Škop, V. et al. Cell Rep. 31, 107501 (2020)

A comfortable temperature to humans runs a bit cooler than the average mouse may prefer. Mice housed in ‘chilly’ vivariums—typically 20 °C to 22 °C—can spend considerable energy maintaining their core body temperature—a third to a half of what they eat will go to cold-induced thermogenesis, a process in which brown fat in the body generates heat.

Night & day: the thermoneutral point for lab mice depends on whether they are in their active or resting phase. Credit: Marina Spence / Springer Nature

“Humans just don’t do that,” says Marc Reitman, a researcher at the National Institute of Diabetes and Digestive and Kidney Diseases who studies obesity and diabetes. “We maintain a thermoneutral microenvironment. Between our thermostats and our clothes, this is just not something we deal with.” Rather, the human body more often needs to dissipate excess heat, rather than produce it.

Mice can’t directly control the thermostat, but raise the thermostat to 30 °C—the long-agreed upon thermoneutral temperature for mouse—and the animals’ metabolism will change. “You get some different physiology,” says Reitman. “Some drugs work at 30 °C and not at 22 °C, for example. You can end up with more obesity [at 30 °C]…. Then the question is, which is a better model: a mouse at 30 °C or a mouse at 22 °C?”

That’s a pressing question for metabolism-related research and drug development, given how complicated physiology can be and how expensive human clinical trials are to run. “If we could figure out how to use mice better, we could cut down the number of failed human trials because we would have a better predictive value from the mouse model,” says Reitman. “That’s the goal.”

Conventional wisdom says that at 30 °C, mice no longer experience cold-induced thermogenesis and thus should make better models of metabolism-related human conditions such as obesity and diabetes. Many in the field have indeed been raising ambient temperatures in recent years, Reitman notes.
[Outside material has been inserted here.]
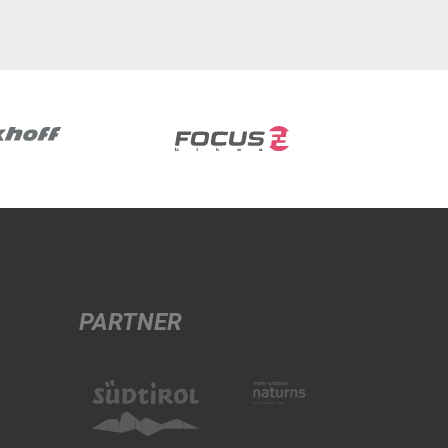
PARTNER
But, the picture has been incomplete.

“People have really not studied the upper limit of thermoneutrality,” says Reitman. Instead, much of our understanding of mouse thermal biology has been extrapolated from human studies. That assumes a flat thermoneutral zone, over which metabolism is constant and no attention is paid to body temperature. That detail is of little concern for large mammals such as ourselves, but one that becomes a more important variable for one as small as a mouse.

Reitman’s latest work challenges that assumption of a thermoneutral zone for mice, with results even he and his team found surprising. They combined continuous mouse body temperature monitoring with continuous measurement of metabolic rate across several ambient temperatures below and above thermoneutral in four mouse strains with different thermal responses.

Rather than a thermoneutral zone spanning several degrees, the team found breakpoints—what Reitman and his coauthors termed thermoneutral points (TNPs). During the animals’ active phase while it is dark, total energy expenditure decreases with constant body temperature until about 33 °C; above this ambient temperature, body temperature rises. When it is light and the animals are in a resting phase, however, the TNP occurred 4 degrees lower, at 29 °C. These results suggest that ‘thermoneutral’ in mice varies by the time of day.

“Mouse thermal biology is fundamentally different from human,” says Reitman. “There is no magic solution.” 30 °C, however, might be a touch too warm, at least for resting mice, and could actually be activating the immune system slightly. “I would really suggest people not use 30 °C when they want to study a mouse at thermoneutrality,’ he says. Better instead to set thermal cabinets to ~28 °C and let the mice use the thermoregulatory mechanisms they have evolved, which are better at handling cooler rather than warmer temperatures.

Group housing mice and/or providing the animals with nesting material may change these numbers, as can using mouse strains with different thermal biology from wildtype, such as ob/ob mice. But overall, Reitman says researchers conducting metabolic work with mouse models should be mindful of ambient temperature, and of any prior assumptions about the best range for their animals and their research questions. “I would argue we have to redefine thermoneutrality and include consideration explicitly of body temperature,” he says.